Der einzig wahre Hammer…

“Zuletzt liegt ein Angriff […] im Sinn und Wege meiner Aufgabe […], ein Angriff auf die in geistigen Dingen immer träger und instinktärmer, immer ehrlicher werdende deutsche Nation, die mit einem beneidenswerten Appetit fortfährt, sich von Gegensätzen zu nähren und “den Glauben” so gut wie die Wissenschaftlichkeit, die “christliche Liebe” so gut wie den Antisemitismus, den Willen zu Macht (zum “Reich”) so gut wie das évangile des humbles ohne Verdauungsbeschwerden hinunterschluckt… Dieser Mangel an Partei zwischen Gegensätzen! Diese stomachische Neutralität und “Selbstlosigkeit”! Dieser gerechte Sinn des deutschen Gaumens, der allem gleiche Rechte gibt – der alles schmackhaft findet… Ohne allen Zweifel, die Deutschen sind Idealisten.”

“Aber hier soll mich nichts hindern, grob zu werden, und den Deutschen ein paar harte Wahrheiten zu sagen: wer tut es sonst? – Ich rede von ihrer Unzucht in historicis. Nicht nur, daß den deutschen Historikern der große Blick für den Gang, für die werte der Kultur gänzlich abhanden gekommen ist, daß sie allesamt Hanswürste der Politik (oder der Kirche) sind: dieser große Blick ist selbst von ihnen in Acht getan. Man muß vorerst “deutsch” sein, “Rasse” sein, dann kann man über alle Werte und Unwerte in historicis entscheiden – man setzt sie fest… “Deutsch” ist ein Argument, “Deutschland, Deutschland über alles” ein Prinzip; die Germanen sind die “sittliche Weltordnung” in der Geschichte; im Verhältnis zum imperium romanum die Träger der Freiheit, im Verhältnis zum achtzehnten Jahrhundert die Wiederhersteller der Moral, des “kategorischen Imperativs”… Es gibt eine reichsdeutsche Geschichtsschreibung, es gibt, fürchte ich, selbst eine antisemitische, – es gibt eine Hof-Geschichtsschreibung und Herr von Treitschke schämt sich nicht… […] Alle großen Kultur-Verbrechen von vier Jahrhunderten haben sie [die Deutschen] auf dem Gewissen!”

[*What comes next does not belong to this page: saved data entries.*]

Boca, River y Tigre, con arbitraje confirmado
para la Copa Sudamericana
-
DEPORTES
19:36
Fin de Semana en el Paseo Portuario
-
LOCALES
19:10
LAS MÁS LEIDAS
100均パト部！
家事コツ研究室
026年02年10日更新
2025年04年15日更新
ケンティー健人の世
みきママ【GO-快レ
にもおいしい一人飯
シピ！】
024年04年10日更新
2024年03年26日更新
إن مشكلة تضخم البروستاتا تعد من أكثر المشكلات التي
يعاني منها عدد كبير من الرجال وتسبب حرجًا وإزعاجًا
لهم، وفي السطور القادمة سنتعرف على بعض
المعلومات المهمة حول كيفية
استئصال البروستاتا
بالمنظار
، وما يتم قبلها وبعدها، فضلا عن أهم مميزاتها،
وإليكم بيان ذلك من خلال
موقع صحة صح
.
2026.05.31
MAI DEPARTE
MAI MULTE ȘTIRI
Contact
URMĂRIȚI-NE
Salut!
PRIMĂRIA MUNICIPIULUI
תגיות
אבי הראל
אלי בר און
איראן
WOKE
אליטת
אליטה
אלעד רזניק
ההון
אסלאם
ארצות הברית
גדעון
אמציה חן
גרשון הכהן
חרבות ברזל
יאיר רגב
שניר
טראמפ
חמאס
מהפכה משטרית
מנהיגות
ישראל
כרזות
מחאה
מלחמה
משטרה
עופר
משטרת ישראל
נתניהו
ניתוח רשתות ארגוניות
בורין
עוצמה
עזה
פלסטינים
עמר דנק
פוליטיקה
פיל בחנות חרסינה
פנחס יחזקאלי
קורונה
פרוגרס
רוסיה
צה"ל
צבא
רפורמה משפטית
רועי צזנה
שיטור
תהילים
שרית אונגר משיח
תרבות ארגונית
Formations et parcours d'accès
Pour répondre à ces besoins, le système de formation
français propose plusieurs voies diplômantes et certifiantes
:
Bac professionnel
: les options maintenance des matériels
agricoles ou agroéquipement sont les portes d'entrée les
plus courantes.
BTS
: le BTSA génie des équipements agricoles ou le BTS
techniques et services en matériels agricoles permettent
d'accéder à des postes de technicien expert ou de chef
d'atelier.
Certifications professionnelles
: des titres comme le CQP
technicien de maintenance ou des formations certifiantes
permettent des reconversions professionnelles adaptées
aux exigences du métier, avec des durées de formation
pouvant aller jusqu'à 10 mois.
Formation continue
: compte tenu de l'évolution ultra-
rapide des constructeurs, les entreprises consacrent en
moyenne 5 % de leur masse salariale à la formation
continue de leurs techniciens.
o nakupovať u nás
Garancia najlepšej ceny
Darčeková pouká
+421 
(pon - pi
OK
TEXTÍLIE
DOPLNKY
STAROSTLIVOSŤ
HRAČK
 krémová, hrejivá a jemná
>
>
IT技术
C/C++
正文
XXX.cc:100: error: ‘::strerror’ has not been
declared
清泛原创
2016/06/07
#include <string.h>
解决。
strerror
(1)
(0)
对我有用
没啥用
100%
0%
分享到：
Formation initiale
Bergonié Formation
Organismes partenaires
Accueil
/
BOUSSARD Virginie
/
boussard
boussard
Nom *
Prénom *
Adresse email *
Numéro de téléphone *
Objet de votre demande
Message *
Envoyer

Der “deutsche Geist” ist meine schlechte Luft: ich atme schwer in dieser Instinkt gewordnen Unsauberkeit in psychologicis, die jedes Wort, jede Mine eines Deutsche verrät. […] Das was in Deutschland “tief” heißt, ist genau diese Instinkt-Unsauberkeit gegen sich, von der ich eben rede: man will über sich nicht im klaren sein. Dürfte ich das Wort “deutsch” nicht als internationale Münze für diese psychologische Verkommenheit in Vorschlag  bringen? […] Ich habe Gelehrte kennen gelernt, die Kand für tief hielten; am preußischen Hofe, fürchte ich, hält man Herrn von Treitschke für tief.”

(Friedrich Nietzsche, “Ecce Homo”. Werke, hg.1999 Hanser-Verlag, S. )

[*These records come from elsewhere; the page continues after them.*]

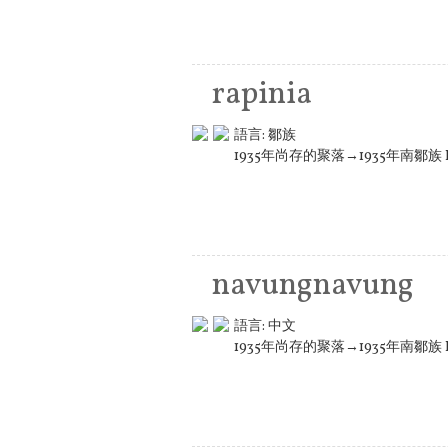
rapinia
語言:
鄒族
1935年尚存的聚落→1935年南鄒族 K
navungnavung
語言:
中文
1935年尚存的聚落→1935年南鄒族 K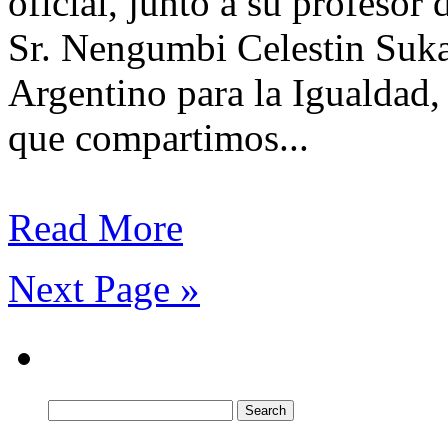
oficial, junto a su profesor 
Sr. Nengumbi Celestin Suka
Argentino para la Igualdad, 
que compartimos...
Read More
Next Page »
Search
for: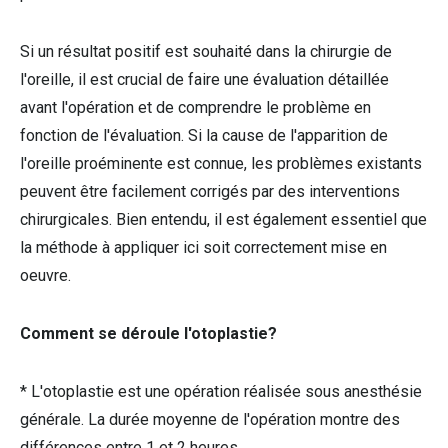
Si un résultat positif est souhaité dans la chirurgie de
l'oreille, il est crucial de faire une évaluation détaillée
avant l'opération et de comprendre le problème en
fonction de l'évaluation. Si la cause de l'apparition de
l'oreille proéminente est connue, les problèmes existants
peuvent être facilement corrigés par des interventions
chirurgicales. Bien entendu, il est également essentiel que
la méthode à appliquer ici soit correctement mise en
oeuvre.
Comment se déroule l'otoplastie?
* L'otoplastie est une opération réalisée sous anesthésie
générale. La durée moyenne de l'opération montre des
différences entre 1 et 2 heures.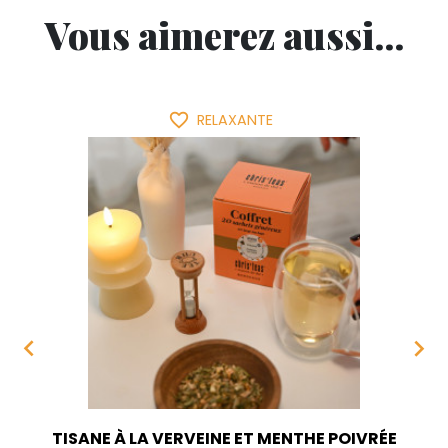
Vous aimerez aussi...
favorite_border
RELAXANTE


TISANE À LA VERVEINE ET MENTHE POIVRÉE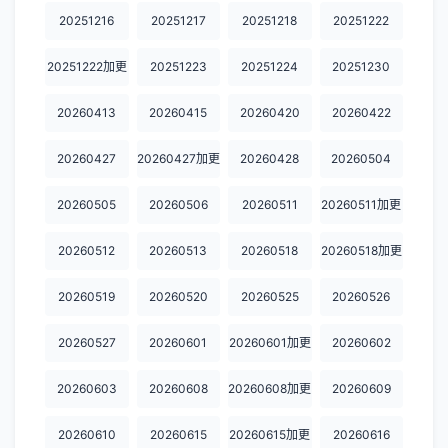
20251216
20251217
20251218
20251222
20251222加更
20251223
20251224
20251230
20260413
20260415
20260420
20260422
20260427
20260427加更
20260428
20260504
20260505
20260506
20260511
20260511加更
20260512
20260513
20260518
20260518加更
20260519
20260520
20260525
20260526
20260527
20260601
20260601加更
20260602
20260603
20260608
20260608加更
20260609
20260610
20260615
20260615加更
20260616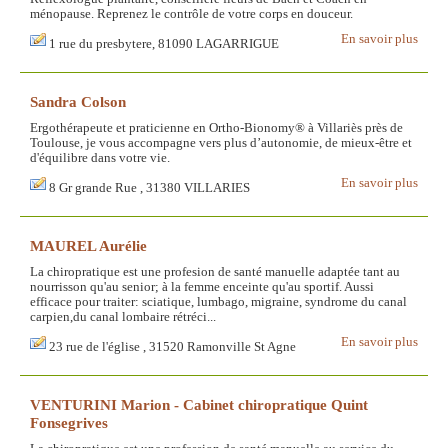
ménopause. Reprenez le contrôle de votre corps en douceur.
En savoir plus
1 rue du presbytere, 81090 LAGARRIGUE
Sandra Colson
Ergothérapeute et praticienne en Ortho-Bionomy® à Villariès près de
Toulouse, je vous accompagne vers plus d’autonomie, de mieux-être et
d'équilibre dans votre vie.
En savoir plus
8 Gr grande Rue , 31380 VILLARIES
MAUREL Aurélie
La chiropratique est une profesion de santé manuelle adaptée tant au
nourrisson qu'au senior; à la femme enceinte qu'au sportif. Aussi
efficace pour traiter: sciatique, lumbago, migraine, syndrome du canal
carpien,du canal lombaire rétréci...
En savoir plus
23 rue de l'église , 31520 Ramonville St Agne
VENTURINI Marion - Cabinet chiropratique Quint
Fonsegrives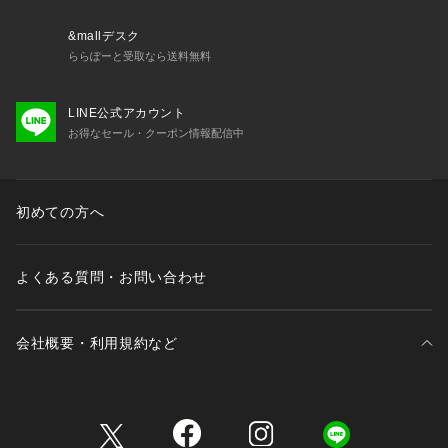
※商品の色味は、商品アップ画像をご参照ください。
&mallデスク
【商品のお気に入り登録について】
ららぽーと受取なら送料無料
「カートに入れる」右側のハートマークを押していただくと、
残り1点、セールなどの通知を受け取ることが出来ます。
LINE公式アカウント
お得なセール・クーポン情報配信中
【再入荷お知らせについて】
「カートに入れる」から「再入荷お知らせ」を押していただく
と
完売した商品が再入荷した際に、通知を受け取ることが出来ま
初めての方へ
す。
よくある質問・お問い合わせ
会社概要・利用規約など
三井不動産が展開する商業施設一覧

Nicht nur weil die halbe “Dialektik der Aufklärung” aus diesem Rhizom geschnitzt ist, auch wegen solcher fantastischer und durchs ganze Werk gestreuten Boshaftigkeiten gegen den deutschen Geist und seiner Kritik am Antisemitismus ist Nietzsche heute so aktuell wie zu seiner Zeit. Sieht man von der verzweifelten Unruhe gegenüber dem weiblichen Geschlecht ab, die in ihrer Misogynie noch einen Wunsch nach befreiter weiblicher Individualität barg und in seiner Bösartigkeit noch eine Kritik am durch Unterdrückung gebildeten Charakter, ist Nietzsche der einzig wirkliche Aufklärer, der sich auch nicht schämt, einem Kapitel den Titel zu geben: “Warum ich so klug bin”.